HENLAWSON — To the untrained eye, a hillside near the cabins at Chief Logan State Park looks like an unkempt weed patch.
To Lauren Cole, it looks like progress. More important, to a passing monarch butterfly, it looks like a great place to settle in for the summer.
Cole, the park naturalist, has spent the last two years trying to make Chief Logan a more attractive place for butterflies, honeybees and other desirable insects. She’s spent many an hour sowing seeds — seeds that have transformed expanses of closely mowed grass into patches of wildlife-friendly weeds.
It’s part of what state parks officials call their Pollinator Habitat Expansion Initiative.
“The initiative involves two things,” Cole explained. “One is mowing reduction. The other is the creation of pollinator gardens.”
So far at Chief Logan, Cole has created 2¼ acres of pollinator habitat by planting three varieties of milkweed, several species of clover, ironweed, wingstem, columbine, joe pye weed and two-leaved toothwort.
Certain plants attract certain species. For instance, the two-leaved toothwort helps support the West Virginia white butterfly, a species imperiled by the introduction of garlic mustard, a plant that mimics a native mustard.
“White butterfly caterpillars can’t survive on the garlic mustard plants,” Cole explained. “They eat it and they just die.”
The bulk of the plantings, however, are designed to attract one of America’s showiest and best-known butterfly species — the monarch.
“Monarchs are a beautiful, really fascinating species,” Cole said. “They’re one of the few insects in the world that actually perform a migration. Here in West Virginia, we’re considered part of the ‘Monarch Highway,’ which extends from north of here down to Mexico, where monarchs go to spend the winter.”
Monarchs depend on milkweed to survive. They lay their eggs on milkweed plants, which serve as a food source for monarch caterpillars until they’re ready to pupate and transform into adult butterflies.
When small family farms were found all across the country, their weed-edged croplands contained all the milkweed monarchs could ever hope to have at their disposal. As the farms have disappeared, so have the milkweed patches. Monarchs have dwindled by close to 90 percent over the past decade and a half, and scientists have begun to fear for their future.
In 2015, the U.S. Fish and Wildlife Service began to investigate whether the species should be considered for protection under the federal Endangered Species Act. According to the service’s website, the decision will be made by December 2020.
In the meantime, federal, state and local agencies are launching an all-hands-on-deck scramble to try to improve monarch habitat throughout the eastern and central United States. The Division of Natural Resources’ Parks Section is spearheading West Virginia’s effort.
Pollinator gardens have sprung up at parks throughout the statewide system. The Pollinator Habitat Expansion Initiative fits hand-in-glove with Parks Chief Sam England’s 2017 mandate to reduce by 10 percent the amount of labor-intensive mowing and weed-trimming that takes place each summer.
Cole said the effort began paying dividends almost immediately.
“Our first spring after planting the pollinator zones, we had monarchs and monarch caterpillars using the milkweed plants,” she added. “We have more this year.

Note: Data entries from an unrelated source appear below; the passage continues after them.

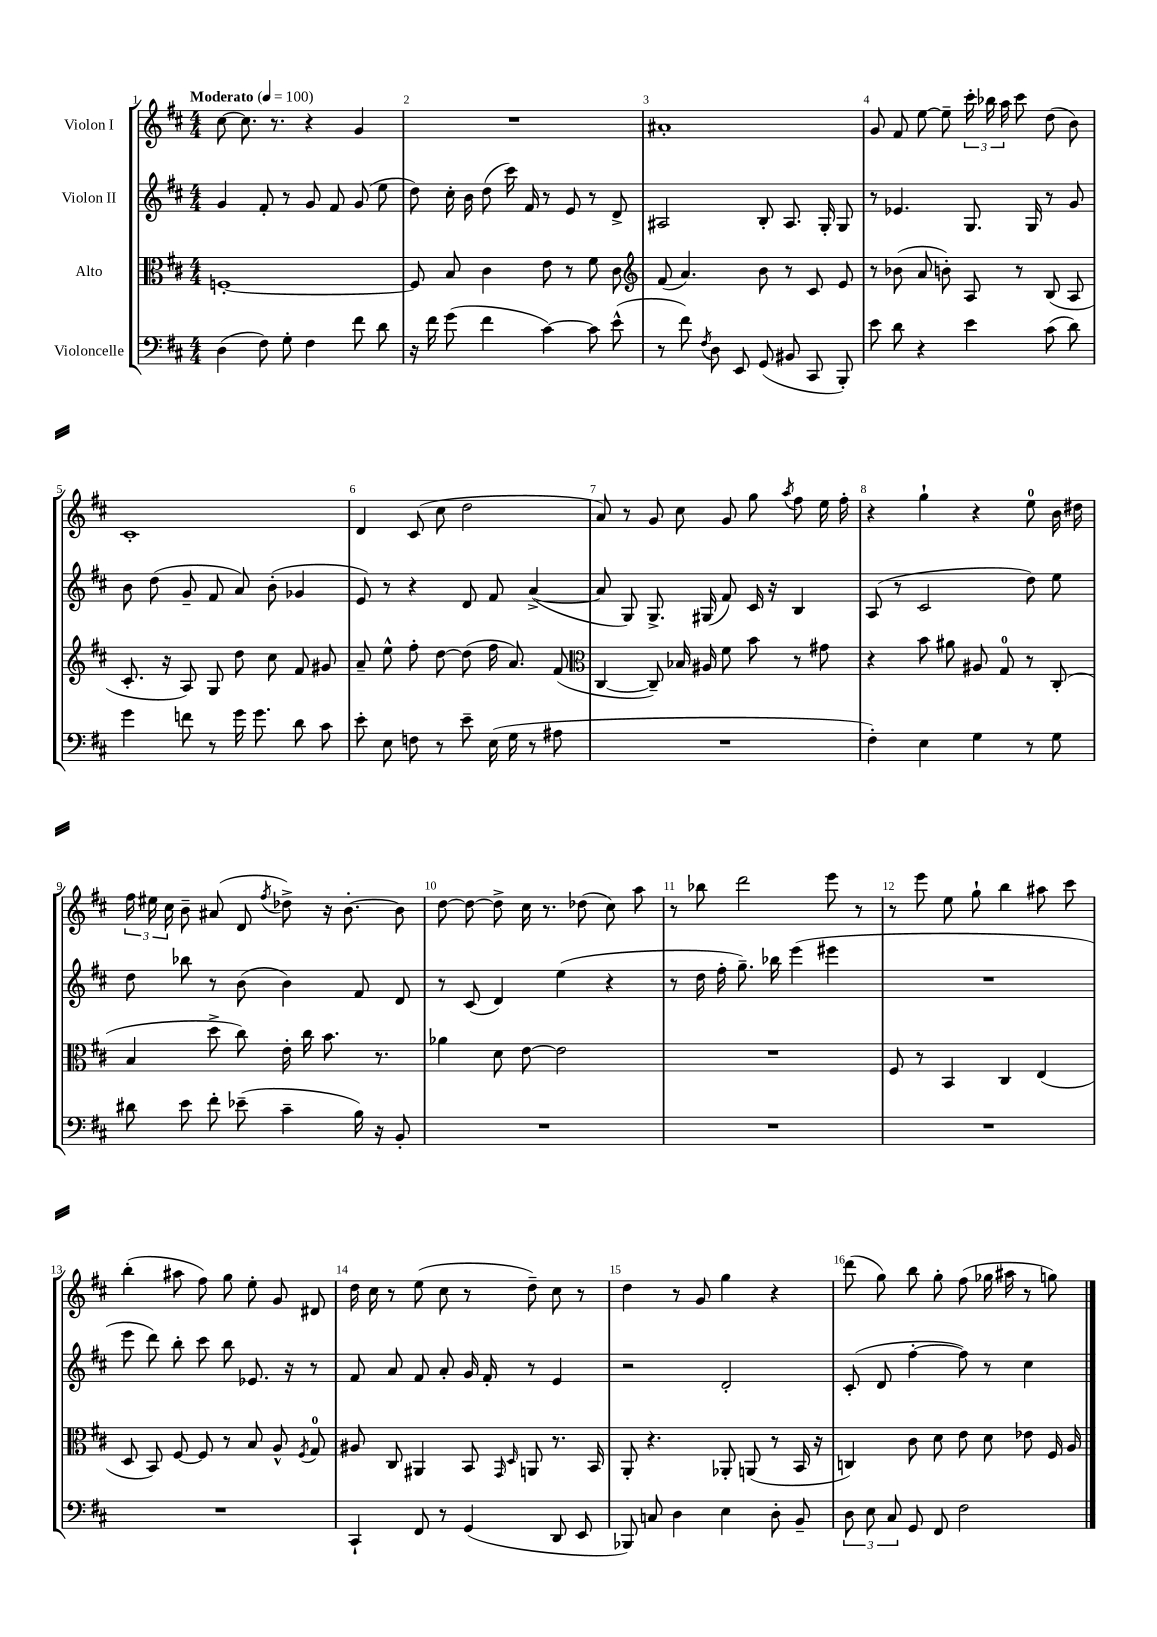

**kern	**kern	**kern	**kern
*staff4	*staff3	*staff2	*staff1
*clefF4	*clefC3	*clefG2	*clefG2
*k[f#c#]	*k[f#c#]	*k[f#c#]	*k[f#c#]
*M4/4	*M4/4	*M4/4	*M4/4
*MM100	*MM100	*MM100	*MM100
(4D	[1F'	4g	[8cc#
.	.	.	8.cc#]
8F#)	.	8f#'	.
.	.	.	8.r
8G'	.	8r	.
4F#	.	8g	4r
.	.	8f#	.
8f#	.	(8g	4g
8d	.	8ee	.
=	=	=	=
16r	8F]	8dd)	1r
16f#	.	.	.
(8g	8B	16cc#'	.
.	.	16b	.
4f#	4c#	(8dd	.
.	.	16ccc#)	.
.	.	16f#	.
[4c#)	8e	8r	.
.	8r	8e	.
8c#]	8f#	8r	.
(8e^^	8c#	8d^	.
=	=	=	=
*	*clefG2	*	*
8r	(8f#	2A#	1a#'
8f#)	4.a)	.	.
8qF#	.	.	.
8D	.	.	.
8EE	.	.	.
(8GG	8b	8B'	.
8BB#	8r	8.A#	.
8CC#	8c#	.	.
.	.	16G'	.
8BBB')	8e	8G	.
=	=	=	=
8e	8r	8r	8g
8d	(8b-	4.e-	8f#
4r	8a	.	[8ee
.	8b')	.	8ee~]
4e	8A	8.G	24ccc#'
.	.	.	24bb-
.	.	.	24aa
.	8r	.	8ccc#
.	.	16G	.
(8c#	(8B	8r	(8dd
8d)	8A	8g	8b)
=	=	=	=
4g	8.c#'	8b	1c#'
.	.	(8dd	.
.	16r	.	.
8f	8A)	8g~	.
8r	8G	8f#	.
16g	8dd	8a)	.
8.g	.	.	.
.	8cc#	(8b'	.
8d	8f#	4g-	.
8c#	8g#	.	.
=	=	=	=
8e'	8a~	8e)	4d
8E	8ee^^	8r	.
8F	8ff#'	4r	(8c#
8r	[8dd	.	8cc#
8e~	(8dd]	8d	2dd
(16E	16ff#	8f#	.
16G	8.a)	.	.
8r	.	([4a^	.
8A#	(8f#	.	.
=	=	=	=
*	*clefC3	*	*
1r	[4C#	8a]	8a)
.	.	8G)	8r
.	8C#~])	8.G^	8g
.	16B-	.	8cc#
.	16A#	(16G#	.
.	8f#	8f#)	8g
.	8b	16c#	8gg
.	.	16r	.
.	.	.	8qaa
.	8r	4B	8ff#
.	8g#	.	16ee
.	.	.	16ff#'
=	=	=	=
4F#')	4r	(8A	4r
.	.	8r	.
4E	8b	2c#	4gg`
.	8a#	.	.
4G	8A#	.	4r
.	8G	.	.
8r	8r	8dd)	8ee
8G	(8C#'	8ee	16b
.	.	.	16dd#
=	=	=	=
8d#	4B	8dd	24ff#
.	.	.	24ee#
.	.	.	24cc#
8e	.	8bb-	8b~
8f#'	8dd^	8r	(8a#
(8e-~	8cc#)	(8b	8d
.	.	.	8qff#
4c#~	16e'	4b)	8dd-^)
.	16cc#	.	.
.	8.b	.	16r
.	.	.	[8.b'
16B)	.	8f#	.
16r	8.r	.	.
8BB'	.	8d	8b]
=	=	=	=
1r	4a-	8r	[8dd
.	.	(8c#	8dd_
.	8d	4d)	8dd^]
.	[8e	.	16cc#
.	.	.	8.r
.	2e]	(4ee	.
.	.	.	(8dd-
.	.	4r	8cc#)
.	.	.	8aa
=	=	=	=
1r	1r	8r	8r
.	.	16dd	8bb-
.	.	16ff#'	.
.	.	8.gg~)	2ddd
.	.	16bb-	.
.	.	(4eee	.
.	.	4eee#	8eee
.	.	.	8r
=	=	=	=
1r	8F#	1r	8r
.	8r	.	8eee
.	4BB	.	8ee
.	.	.	8gg`
.	4C#	.	4bb
.	(4E	.	8aa#
.	.	.	8ccc#
=	=	=	=
1r	8D	8eee	(4bb'
.	8BB)	8ddd)	.
.	[8F#	8bb'	8aa#
.	8F#]	8ccc#	8ff#)
.	8r	8bb	8gg
.	8B	8.e-	8ee'
.	8A^^	.	8g
.	.	16r	.
.	8qF#	.	.
.	8G	8r	8d#
=	=	=	=
4CC#`	8A#	8f#	16dd
.	.	.	16cc#
.	8C#	8a	8r
8FF#	4AA#	8f#	(8ee
8r	.	8a'	8cc#
(4GG	8BB	16g	8r
.	.	16f#'	.
.	16qqGG	.	.
.	16qqD	.	.
.	8AA	8r	8dd~)
8DD	8.r	4e	8cc#
8EE	.	.	8r
.	16BB	.	.
=	=	=	=
8BBB-)	8AA'	2r	4dd
8C	4.r	.	.
4D	.	.	8r
.	.	.	8g
4E	8AA-'	2d'	4gg
.	(8AA	.	.
8D'	8r	.	4r
8BB~	16BB	.	.
.	16r	.	.
=	=	=	=
12D	4C)	(8c#'	(8ddd
12E	.	.	.
.	.	8d	8gg)
12C#	.	.	.
8GG	8c#	[4ff#'	8bb
8FF#	8d	.	8gg'
2F#	8e	8ff#])	(8ff#
.	8d	8r	16gg-
.	.	.	16aa#
.	8e-	4cc#	8r
.	16F#	.	8gg)
.	16A	.	.
==	==	==	==
*-	*-	*-	*-
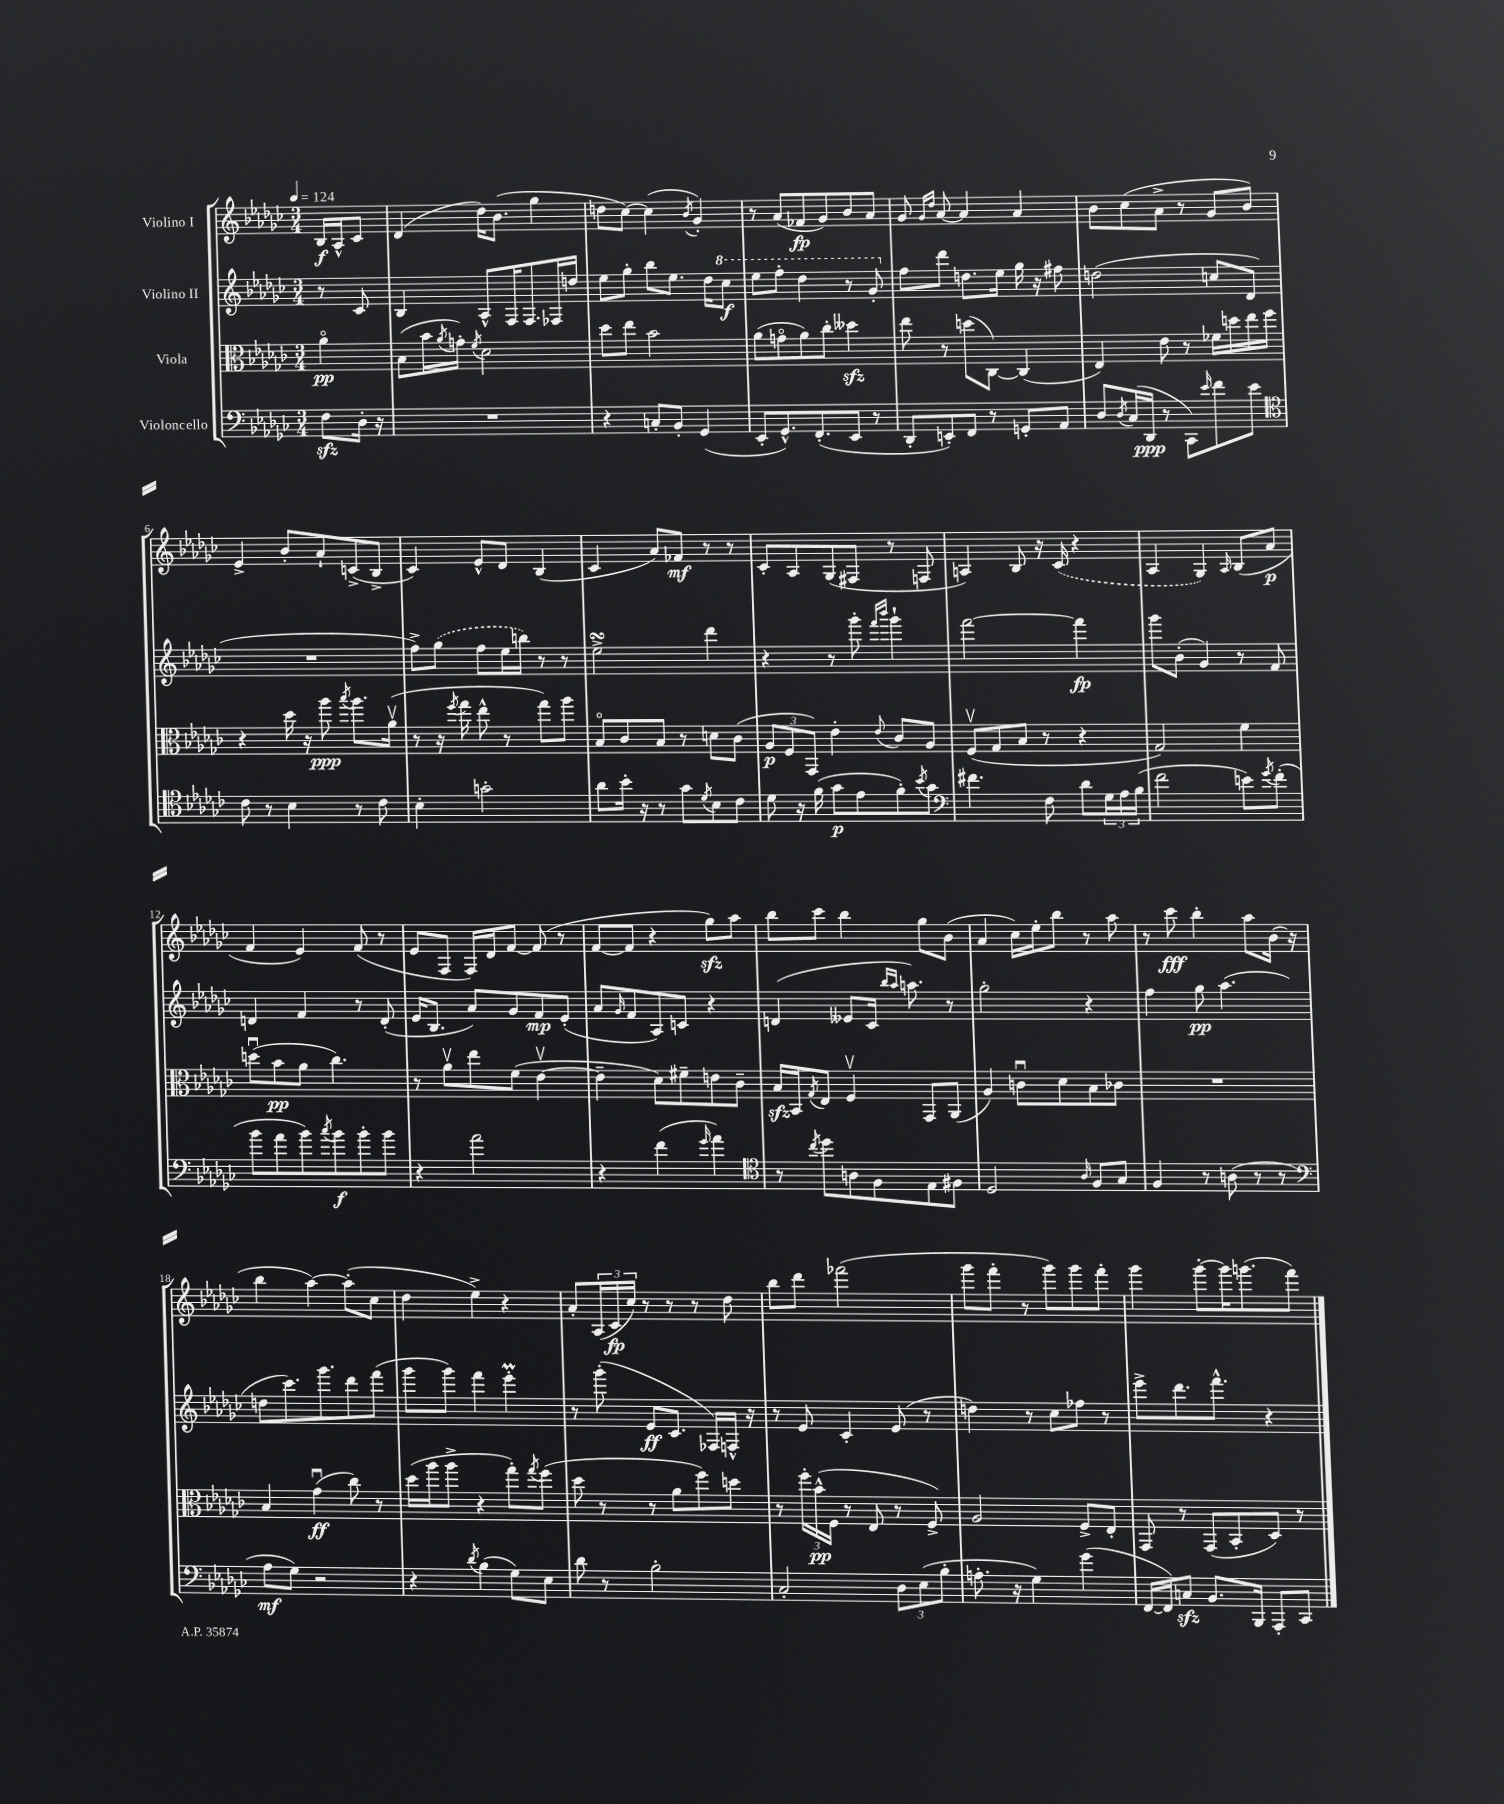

We’re seeing plenty of monarchs. It takes several years for [milkweed plants] to take hold and produce a lot of flowers and a lot of butterfly activity, but already we’re having success.”
The best thing about pollinator gardens, Cole said, is that anyone can plant them.
“You can purchase milkweed seeds from seed distributors,” she said. “We use three varieties — common milkweed, butterfly milkweed and swamp milkweed. Of the three, swamp milkweed seems to attract the most monarchs.”
Unlike most seeds, which germinate in spring, milkweed seeds should be planted in the fall.
“It takes a cold winter for the seeds to germinate,” Cole explained. “If you put milkweed seeds out in the summer, all you’re doing is spreading expensive bird seed. It’s worth the effort, though. Dedicate a few square feet of your backyard to this, and you’re going to make a difference.”
If nothing else, she added, West Virginians who plant a few milkweed seeds would be helping ensure the future of a state symbol.
“The monarch is our state butterfly,” she said. “If we’re not going to be concerned about the conservation of our state symbols, what are we going to be concerned about?”